PHOTOS: Potent fall storm blasts the Prairies with nearly 100 cm of snow
All-time September snowfall records have been broken.
What fall? Parts of the Prairies appear to have skipped a season all together, jumping straight into the heart of winter with new September snowfall records broken over the weekend.
Descending cold air from the arctic combined with a potent and slow moving low pressure system brought days of heavy snow and dangerous blizzard-like conditions to southern Alberta and Saskatchewan. Snowfall and winter storm warnings were issued across both regions, including the City of Calgary, which set a new all-time September daily snowfall record on Sunday, beating out the previous record of 22.9 cm set back on September 19, 1985.

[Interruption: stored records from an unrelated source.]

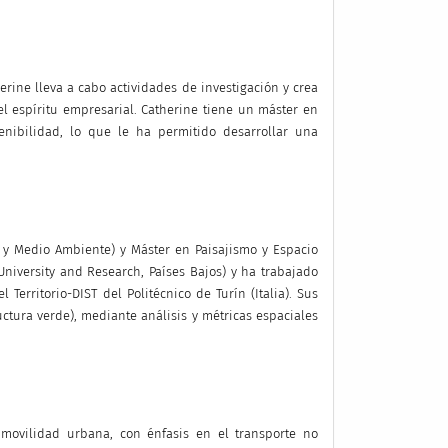
rine lleva a cabo actividades de investigación y crea
el espíritu empresarial. Catherine tiene un máster en
tenibilidad, lo que le ha permitido desarrollar una
 y Medio Ambiente) y Máster en Paisajismo y Espacio
niversity and Research, Países Bajos) y ha trabajado
Territorio-DIST del Politécnico de Turín (Italia). Sus
uctura verde), mediante análisis y métricas espaciales
movilidad urbana, con énfasis en el transporte no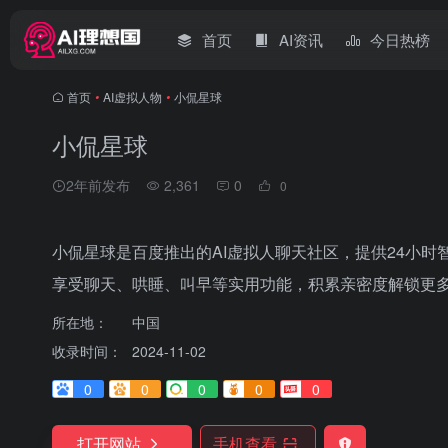
首页
AI资讯
今日热榜
首页
•
AI虚拟人物
•
小侃星球
小侃星球
2年前发布
2,361
0
0
小侃星球是百度推出的AI虚拟人聊天社区，提供24小
享受聊天、哄睡、叫早等实用功能，积累亲密度解锁更多惊
所在地：
中国
收录时间：
2024-11-02
0
0
0
0
0
打开网站
手机查看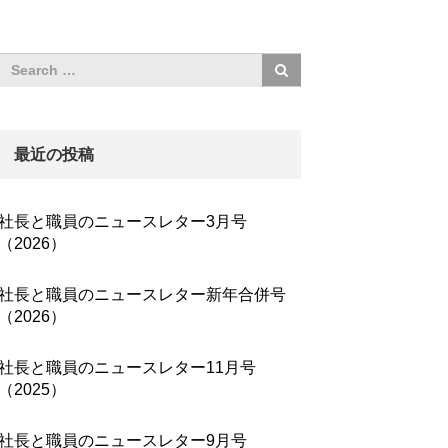
最近の投稿
社長と職員のニュースレター3月号
（2026）
社長と職員のニュースレター新年合併号
（2026）
社長と職員のニュースレター11月号
（2025）
社長と職員のニュースレター9月号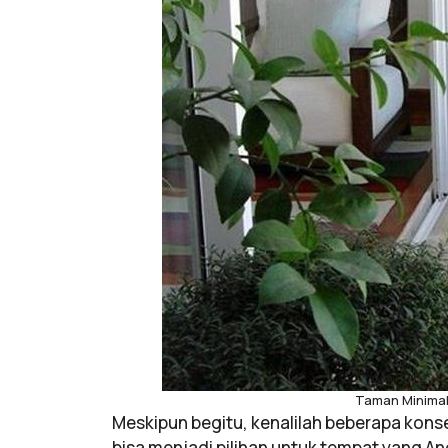
Taman Minimal
Meskipun begitu, kenalilah beberapa kons
bisa menjadi pilihan untuk tempat yang An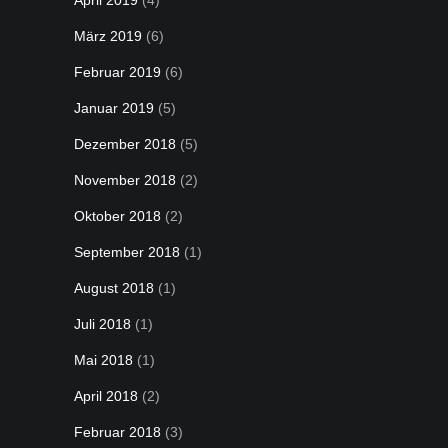
April 2019
(4)
März 2019
(6)
Februar 2019
(6)
Januar 2019
(5)
Dezember 2018
(5)
November 2018
(2)
Oktober 2018
(2)
September 2018
(1)
August 2018
(1)
Juli 2018
(1)
Mai 2018
(1)
April 2018
(2)
Februar 2018
(3)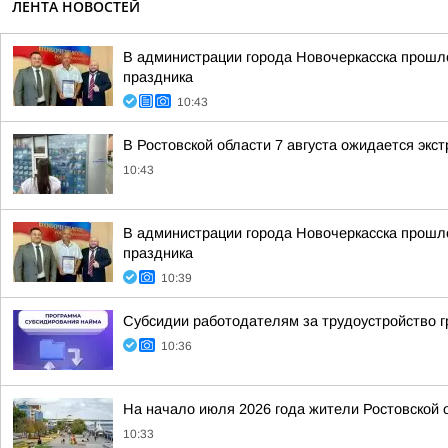
ЛЕНТА НОВОСТЕЙ
В администрации города Новочеркасска прошл
праздника
10:43
В Ростовской области 7 августа ожидается экс
10:43
В администрации города Новочеркасска прошл
праздника
10:39
Субсидии работодателям за трудоустройство 
10:36
На начало июля 2026 года жители Ростовской о
10:33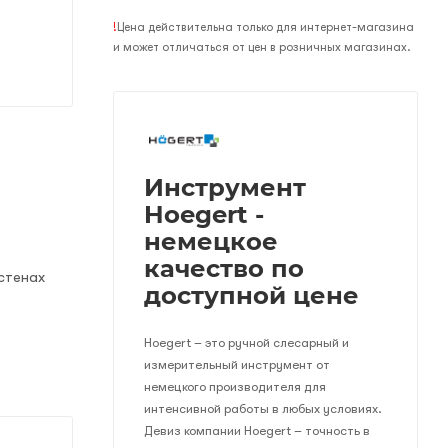
!
Цена действительна только для интернет-магазина
и может отличаться от цен в розничных магазинах.
Инструмент
Hoegert -
немецкое
качество по
стенах
доступной цене
Hoegert – это ручной слесарный и
измерительный инструмент от
немецкого производителя для
интенсивной работы в любых условиях.
Девиз компании Hoegert – точность в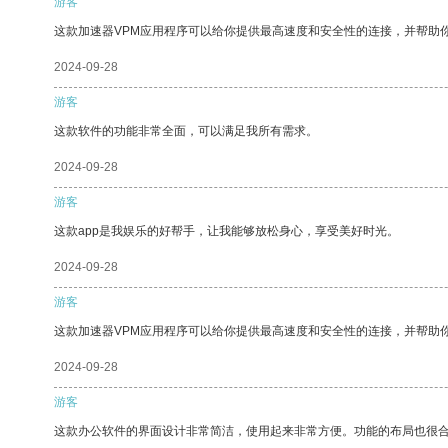
游客
这款加速器VPM应用程序可以给你提供最高速度和安全性的连接，并帮助
2024-09-28
游客
这款软件的功能非常全面，可以满足我所有需求。
2024-09-28
游客
这款app是我娱乐的好帮手，让我能够放松身心，享受美好时光。
2024-09-28
游客
这款加速器VPM应用程序可以给你提供最高速度和安全性的连接，并帮助
2024-09-28
游客
这款办公软件的界面设计非常简洁，使用起来非常方便。功能的布局也很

But the big show was further south and west, near the mountains and foothills, where Waterton Lakes National Park measured an astonishing 95 cm -- just 5 cm shy of a metre -- after more than two days of snowfall. Chain Lakes made it up to 80 cm and the city of Lethbridge was unfortunate enough to be on the wrong side of the knife's edge, with up to 60 cm recorded.
Treacherous travel, flight cancellations, power outages and tree damage were all reported in what will be remembered as an historic early autumn storm.
This has definitely been a "you have to see it to believe it" snow story for the record books.